I don't understand why you would multiply functionality risk and
complexity. They're probably more additive than multiplicative, since
in a per-subsystem view, risk caused by functionality and complexity
of the implementation are often completely separate. For example, the
userfaultfd subsystem introduces functionality risk by allowing
attackers to arbitrarily pause the kernel at any copy_from_user()
call, but that doesn't combine with the complexity of the userfaultfd
subsystem, but with the complexity of all copy_from_user() callers
everywhere across the kernel.

> This will (hopefully) be helpful to identify risk areas in the kernel and provide user space developers with an measurement that can help design secure software and sandboxing features.

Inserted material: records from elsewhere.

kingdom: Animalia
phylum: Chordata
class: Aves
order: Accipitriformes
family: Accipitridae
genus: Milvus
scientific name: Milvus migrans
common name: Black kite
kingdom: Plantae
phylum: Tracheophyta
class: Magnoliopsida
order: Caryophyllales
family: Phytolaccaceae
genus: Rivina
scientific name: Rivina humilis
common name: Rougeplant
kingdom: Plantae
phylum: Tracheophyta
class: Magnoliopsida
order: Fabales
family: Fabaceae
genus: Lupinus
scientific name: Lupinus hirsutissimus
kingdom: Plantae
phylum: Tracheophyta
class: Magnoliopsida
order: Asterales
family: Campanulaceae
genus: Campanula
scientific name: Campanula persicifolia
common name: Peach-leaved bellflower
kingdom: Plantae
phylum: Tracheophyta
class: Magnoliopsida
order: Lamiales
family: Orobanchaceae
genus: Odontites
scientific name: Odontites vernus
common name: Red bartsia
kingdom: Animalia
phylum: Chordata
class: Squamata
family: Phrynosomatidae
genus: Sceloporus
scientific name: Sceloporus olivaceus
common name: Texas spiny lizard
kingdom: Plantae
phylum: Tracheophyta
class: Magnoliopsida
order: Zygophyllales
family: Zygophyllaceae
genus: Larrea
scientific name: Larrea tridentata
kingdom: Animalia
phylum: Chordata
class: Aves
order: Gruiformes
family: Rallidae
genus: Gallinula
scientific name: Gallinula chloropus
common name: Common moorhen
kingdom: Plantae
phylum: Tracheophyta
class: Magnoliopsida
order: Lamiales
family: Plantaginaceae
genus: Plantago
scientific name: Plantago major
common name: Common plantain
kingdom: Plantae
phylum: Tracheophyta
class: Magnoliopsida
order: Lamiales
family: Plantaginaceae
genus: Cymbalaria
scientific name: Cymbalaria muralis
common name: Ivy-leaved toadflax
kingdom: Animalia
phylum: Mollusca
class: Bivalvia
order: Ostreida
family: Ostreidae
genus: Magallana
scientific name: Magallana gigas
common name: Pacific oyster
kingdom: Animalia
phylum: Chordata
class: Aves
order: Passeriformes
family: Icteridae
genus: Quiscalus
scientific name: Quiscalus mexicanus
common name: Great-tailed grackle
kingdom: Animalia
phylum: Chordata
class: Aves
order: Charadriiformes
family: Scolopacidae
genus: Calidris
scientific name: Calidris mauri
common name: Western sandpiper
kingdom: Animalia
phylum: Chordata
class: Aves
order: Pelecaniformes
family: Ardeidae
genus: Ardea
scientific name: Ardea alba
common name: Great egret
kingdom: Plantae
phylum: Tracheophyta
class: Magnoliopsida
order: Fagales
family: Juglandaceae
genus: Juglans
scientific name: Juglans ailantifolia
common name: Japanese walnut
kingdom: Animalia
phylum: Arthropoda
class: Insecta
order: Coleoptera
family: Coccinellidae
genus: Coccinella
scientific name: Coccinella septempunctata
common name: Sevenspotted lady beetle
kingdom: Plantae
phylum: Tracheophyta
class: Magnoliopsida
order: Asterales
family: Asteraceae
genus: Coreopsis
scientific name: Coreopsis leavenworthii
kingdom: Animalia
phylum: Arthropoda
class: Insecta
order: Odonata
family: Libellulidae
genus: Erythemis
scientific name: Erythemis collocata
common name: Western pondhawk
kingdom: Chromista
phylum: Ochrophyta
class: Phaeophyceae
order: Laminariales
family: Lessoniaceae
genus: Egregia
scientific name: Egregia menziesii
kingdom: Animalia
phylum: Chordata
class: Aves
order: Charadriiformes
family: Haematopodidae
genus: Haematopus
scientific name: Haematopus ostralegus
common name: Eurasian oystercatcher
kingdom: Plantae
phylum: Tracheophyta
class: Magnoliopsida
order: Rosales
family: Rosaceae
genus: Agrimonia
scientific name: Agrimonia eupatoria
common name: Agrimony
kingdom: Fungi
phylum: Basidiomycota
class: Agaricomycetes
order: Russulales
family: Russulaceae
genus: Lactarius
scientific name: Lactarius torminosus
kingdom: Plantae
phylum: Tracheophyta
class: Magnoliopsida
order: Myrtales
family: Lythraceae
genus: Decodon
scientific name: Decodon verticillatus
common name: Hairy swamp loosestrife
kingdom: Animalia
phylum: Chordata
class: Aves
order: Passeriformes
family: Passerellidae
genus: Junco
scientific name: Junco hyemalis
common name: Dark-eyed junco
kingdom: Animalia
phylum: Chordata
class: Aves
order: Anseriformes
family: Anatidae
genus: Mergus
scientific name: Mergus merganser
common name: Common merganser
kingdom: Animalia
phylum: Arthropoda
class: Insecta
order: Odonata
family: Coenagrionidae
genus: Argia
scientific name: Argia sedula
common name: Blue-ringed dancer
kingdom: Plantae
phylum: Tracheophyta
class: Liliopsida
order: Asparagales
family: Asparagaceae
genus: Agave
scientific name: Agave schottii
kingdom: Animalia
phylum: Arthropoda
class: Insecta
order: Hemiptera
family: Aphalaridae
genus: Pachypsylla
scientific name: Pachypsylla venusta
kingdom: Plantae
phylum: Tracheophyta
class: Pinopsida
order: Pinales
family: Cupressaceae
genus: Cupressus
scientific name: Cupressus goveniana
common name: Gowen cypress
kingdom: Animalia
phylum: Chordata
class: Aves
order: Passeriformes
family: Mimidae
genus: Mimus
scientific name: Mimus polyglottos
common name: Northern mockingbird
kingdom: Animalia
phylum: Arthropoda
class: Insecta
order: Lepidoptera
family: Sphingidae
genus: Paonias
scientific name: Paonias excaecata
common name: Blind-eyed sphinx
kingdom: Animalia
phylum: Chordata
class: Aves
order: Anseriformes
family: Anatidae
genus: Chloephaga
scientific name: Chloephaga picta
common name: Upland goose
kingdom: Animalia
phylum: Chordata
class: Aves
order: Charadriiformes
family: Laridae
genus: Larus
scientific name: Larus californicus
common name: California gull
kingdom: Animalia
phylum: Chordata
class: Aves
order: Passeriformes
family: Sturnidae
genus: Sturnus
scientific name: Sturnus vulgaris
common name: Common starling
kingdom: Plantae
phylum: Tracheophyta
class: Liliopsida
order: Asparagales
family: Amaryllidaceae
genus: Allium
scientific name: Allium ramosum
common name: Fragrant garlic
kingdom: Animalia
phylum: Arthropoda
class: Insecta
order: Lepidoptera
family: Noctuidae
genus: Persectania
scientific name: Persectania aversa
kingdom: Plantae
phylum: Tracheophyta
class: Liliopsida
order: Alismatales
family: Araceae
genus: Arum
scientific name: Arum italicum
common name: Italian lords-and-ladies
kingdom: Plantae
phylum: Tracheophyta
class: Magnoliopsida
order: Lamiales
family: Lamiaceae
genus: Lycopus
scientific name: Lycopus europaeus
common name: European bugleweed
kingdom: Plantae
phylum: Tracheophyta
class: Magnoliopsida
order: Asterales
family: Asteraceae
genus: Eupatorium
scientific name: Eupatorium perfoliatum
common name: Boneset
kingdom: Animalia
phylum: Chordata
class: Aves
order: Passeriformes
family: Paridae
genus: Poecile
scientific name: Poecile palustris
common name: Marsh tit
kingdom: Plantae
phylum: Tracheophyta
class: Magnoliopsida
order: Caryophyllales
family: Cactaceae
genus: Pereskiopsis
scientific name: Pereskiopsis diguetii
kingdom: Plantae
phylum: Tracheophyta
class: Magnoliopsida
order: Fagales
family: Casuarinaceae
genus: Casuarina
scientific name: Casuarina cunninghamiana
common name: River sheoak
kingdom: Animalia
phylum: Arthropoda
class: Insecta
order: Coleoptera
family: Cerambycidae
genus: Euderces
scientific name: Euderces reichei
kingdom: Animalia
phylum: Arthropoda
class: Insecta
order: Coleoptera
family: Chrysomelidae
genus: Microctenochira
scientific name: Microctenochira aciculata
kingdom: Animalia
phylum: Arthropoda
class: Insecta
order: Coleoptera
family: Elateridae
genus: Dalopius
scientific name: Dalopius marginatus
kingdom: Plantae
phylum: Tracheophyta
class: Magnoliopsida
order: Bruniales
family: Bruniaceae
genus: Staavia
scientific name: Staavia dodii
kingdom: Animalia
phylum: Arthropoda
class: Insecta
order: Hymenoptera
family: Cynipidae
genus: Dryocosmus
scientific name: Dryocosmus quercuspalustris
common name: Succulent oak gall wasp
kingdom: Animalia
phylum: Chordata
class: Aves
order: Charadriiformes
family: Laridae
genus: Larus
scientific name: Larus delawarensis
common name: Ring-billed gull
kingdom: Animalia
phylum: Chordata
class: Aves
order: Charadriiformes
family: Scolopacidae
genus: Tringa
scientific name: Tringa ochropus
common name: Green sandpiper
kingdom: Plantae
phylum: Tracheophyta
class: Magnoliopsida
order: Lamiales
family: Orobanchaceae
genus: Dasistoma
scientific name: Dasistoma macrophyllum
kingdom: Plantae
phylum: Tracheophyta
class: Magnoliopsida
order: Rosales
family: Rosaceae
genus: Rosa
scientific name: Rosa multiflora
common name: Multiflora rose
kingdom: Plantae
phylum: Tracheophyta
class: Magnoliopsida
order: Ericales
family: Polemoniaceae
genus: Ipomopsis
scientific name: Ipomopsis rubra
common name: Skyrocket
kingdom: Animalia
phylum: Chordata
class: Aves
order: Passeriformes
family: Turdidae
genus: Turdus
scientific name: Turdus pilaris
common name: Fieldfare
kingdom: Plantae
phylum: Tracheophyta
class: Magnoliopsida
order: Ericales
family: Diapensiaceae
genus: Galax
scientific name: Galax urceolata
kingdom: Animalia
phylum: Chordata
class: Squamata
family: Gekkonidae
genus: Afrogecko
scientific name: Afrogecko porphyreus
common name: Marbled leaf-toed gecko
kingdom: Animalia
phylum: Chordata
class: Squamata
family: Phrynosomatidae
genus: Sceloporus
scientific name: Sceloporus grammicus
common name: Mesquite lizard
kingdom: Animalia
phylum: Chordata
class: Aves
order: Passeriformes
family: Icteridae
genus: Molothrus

I'm not sure whether this would really be all that helpful for
userspace sandboxing decisions - as far as I know, userspace normally
isn't in a position where it can really choose which syscalls it wants
to use, but instead the choice of syscalls to use is driven by the
requirements that userspace has. If you tell userspace that write()
can hit tons of kernel code, it's not like userspace can just stop
using write(); and if you then also tell userspace that pwrite() can
also hit a lot of kernel code, that may be misinterpreted as meaning
that pwrite() adds lots of risk while actually, write() and pwrite()
reach (almost) the same areas of code. Also, the areas of code that a
syscall like write() can hit depend hugely on file system access
policies.

I also don't think that doing something like this on a per-syscall
basis would be very beneficial for informing something like priorities
for auditing kernel code; only a small chunk of the kernel even has
its own syscalls, while most of it receives commands through
more-or-less generic syscalls that are then plumbed through.

> One major aspect I am still not sure about is the challenges regarding the dynamic measure of code path execution. While it is possible to measure the cyclomatic complexity of the kernel code with existing tools, I am not sure how much value the results would have, given that this does not include the dynamic code path behind each syscall. I was thinking of using ftrace to follow and measure the execution path. Any feedback and advise on this for this would be appreciated.